IN the early morn, ere the clock struck four,
The Meeting-House was filled to the door,
And everyone was ready to speak
About that foreign German freak
Which they pleased to call Cinnamon Bear
'Twas well for him he wasn't there.
JACQUELIN stated, in a voice high and clear,
She seemed to have not the slightest fear,
"Since Dorothy gave the Bears a tea
They are coming in droves across the sea.
I ask you," she cried, "my neighbor and friend,
Where do you think that this will end?"
MATILDA JONES was the oldest there,
And in need of very tender care;
She took a different view of the case,
And she walked to the front with a stately grace
For one of her sawdust feet was gone,
And a crutch she had to lean upon.
SHE said, in a calm and quiet way,
"The Bears will only have their day.
I know that Dorothy loves me well,
And my love for her no tongue can tell;
She can do with me as seemeth best,
But I'm sadly in need of a little rest."
SOME took Matilda's view of the case,
While others turned away their face
And muttered in an under-breath,
“We'll fight those foreigners to the death."
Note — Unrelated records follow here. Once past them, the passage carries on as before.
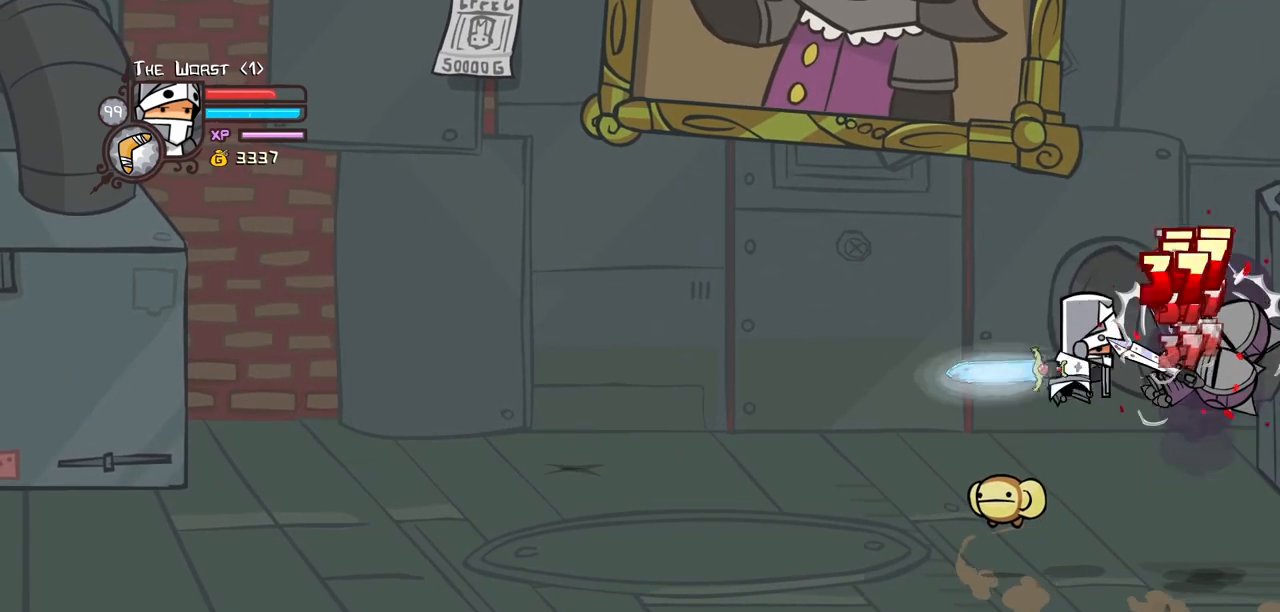
{"keys": ["heavy"], "events": [[100, "light", "up"], [150, "light", "down"], [150, "right", "down"], [333, "heavy", "down"], [333, "right", "up"], [383, "light", "up"]]}
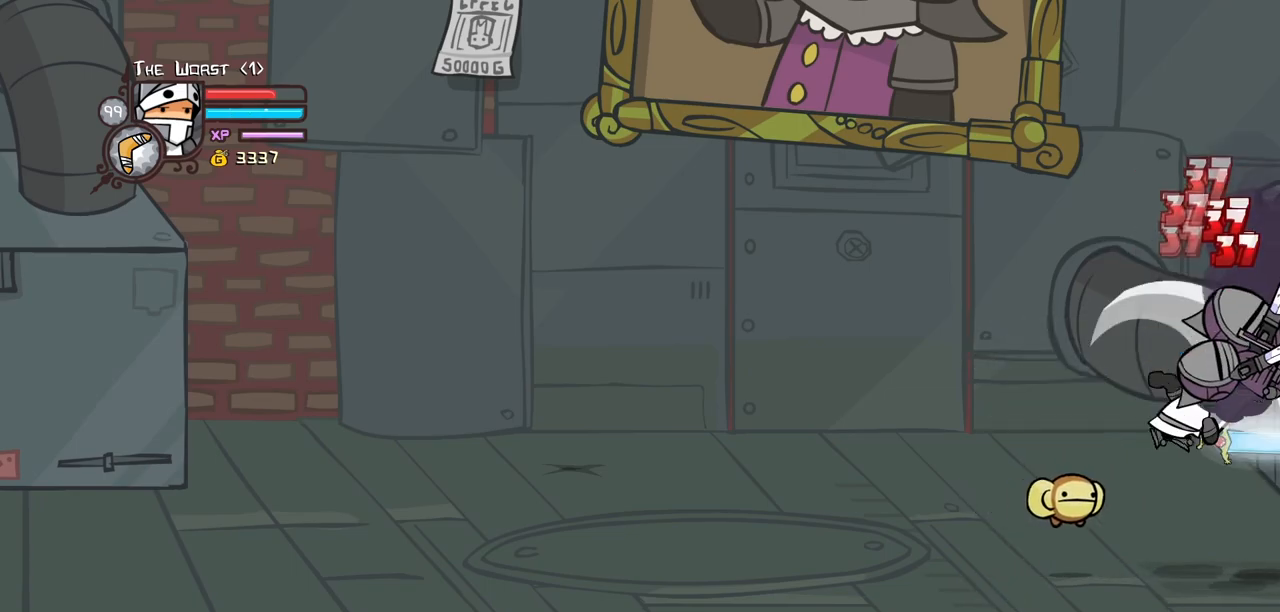
{"keys": ["heavy"], "events": [[167, "heavy", "up"], [167, "light", "down"], [300, "heavy", "down"], [350, "light", "up"]]}
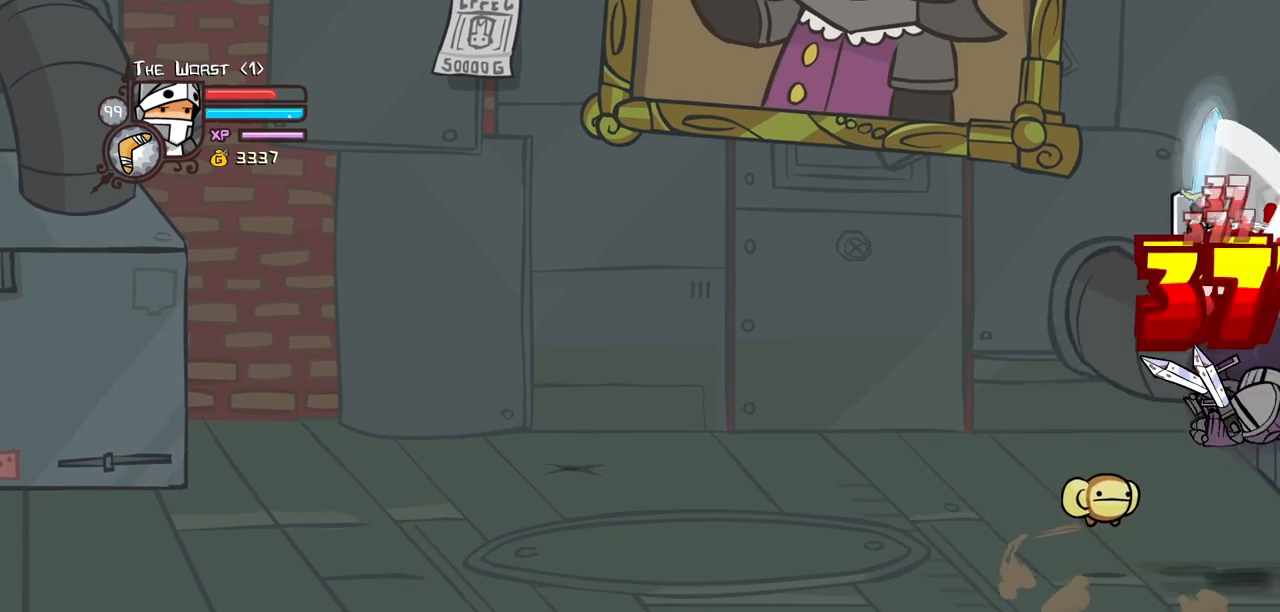
{"keys": ["light"], "events": [[33, "heavy", "up"], [83, "heavy", "down"], [317, "heavy", "up"], [417, "light", "down"]]}
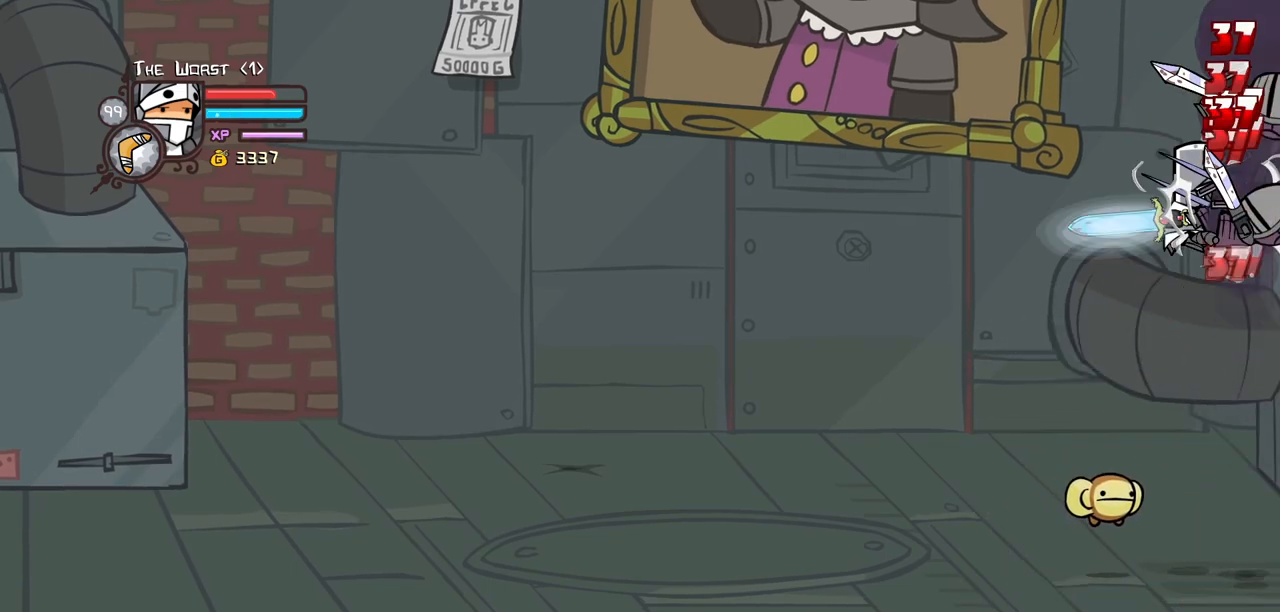
{"keys": ["item", "magic"], "events": [[50, "light", "up"], [150, "light", "down"], [333, "light", "up"], [333, "magic", "down"], [383, "item", "down"]]}
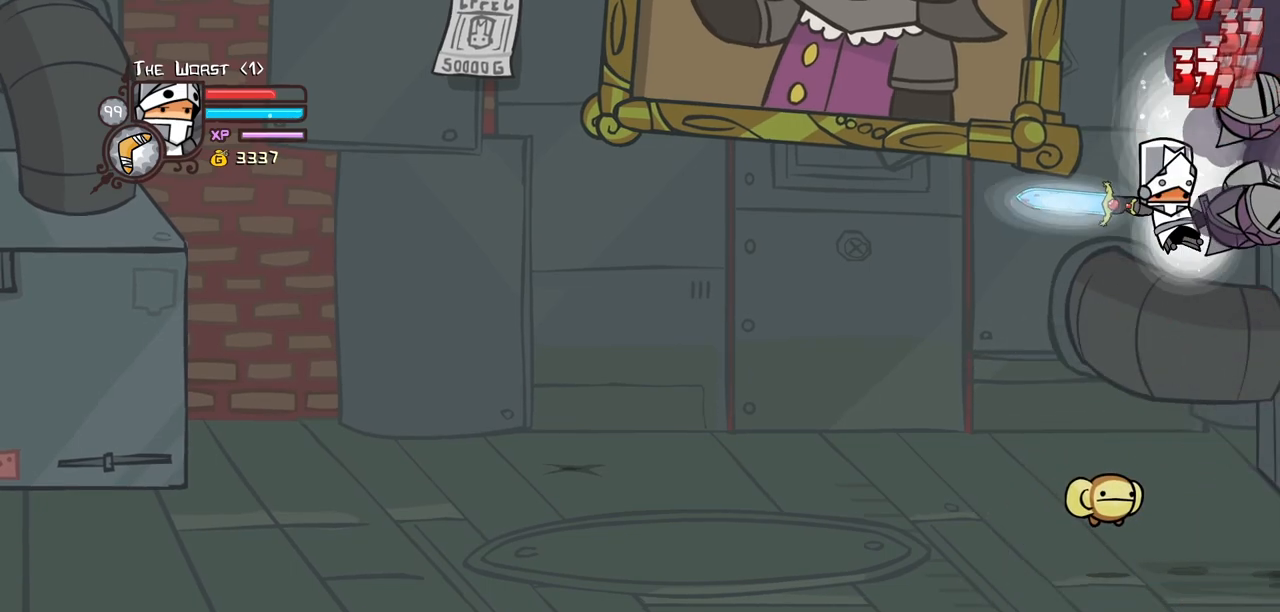
{"keys": [], "events": [[117, "item", "up"], [117, "magic", "up"], [250, "magic", "down"], [350, "item", "down"], [483, "item", "up"], [483, "magic", "up"]]}
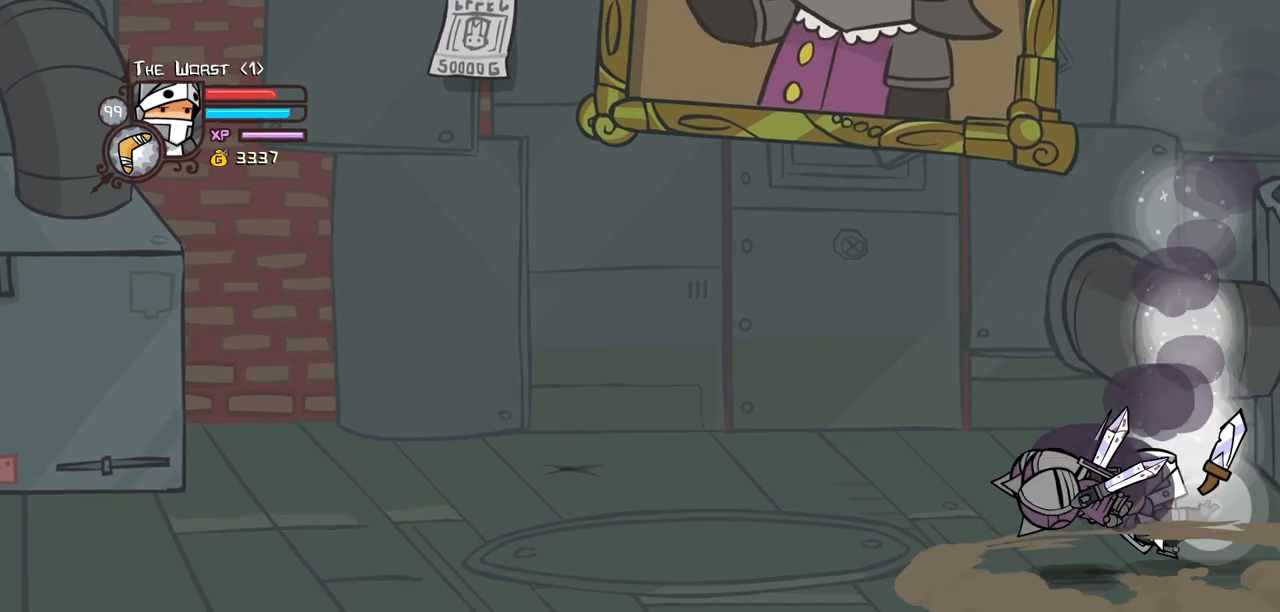
{"keys": ["heavy", "left"], "events": [[217, "left", "down"], [317, "jump", "down"], [367, "heavy", "down"], [450, "jump", "up"]]}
"Me-ow," said Mittens, “I'll speak if I may,
Let us hear if Towser has something to say."
I GROWLED," said Towser, “and shook my head
When I heard the invitation read,
But I see things now in a different light
No use for us to quarrel and fight;
We better adjourn this meeting now."
And he turned and went out with a
THE Duchess was next to take the floor.
"I tell you, I hate the Bears more and more.
I can't go out with my mistress to play,
Because those freaks are in my way;
And I will not stoop to them, not I!"
And she fairly shrieked
THIS made the excitement fierce and intense;
They all seemed to feel more or less offense,
And all talked at once, as is often the case;
They kept it up at a lively pace.
Matilda limped out of the fearful din
Just as the roof of the house fell in!
AND like some miracle of yore
The rest escaped through the cellar door!
IN the Red Meeting-House o'er the way
All is silent and still to-day,
Save the mice that play on the floor;
And it must be a year or more
Since they met together on the hill,
And the Bears are roaming as they will.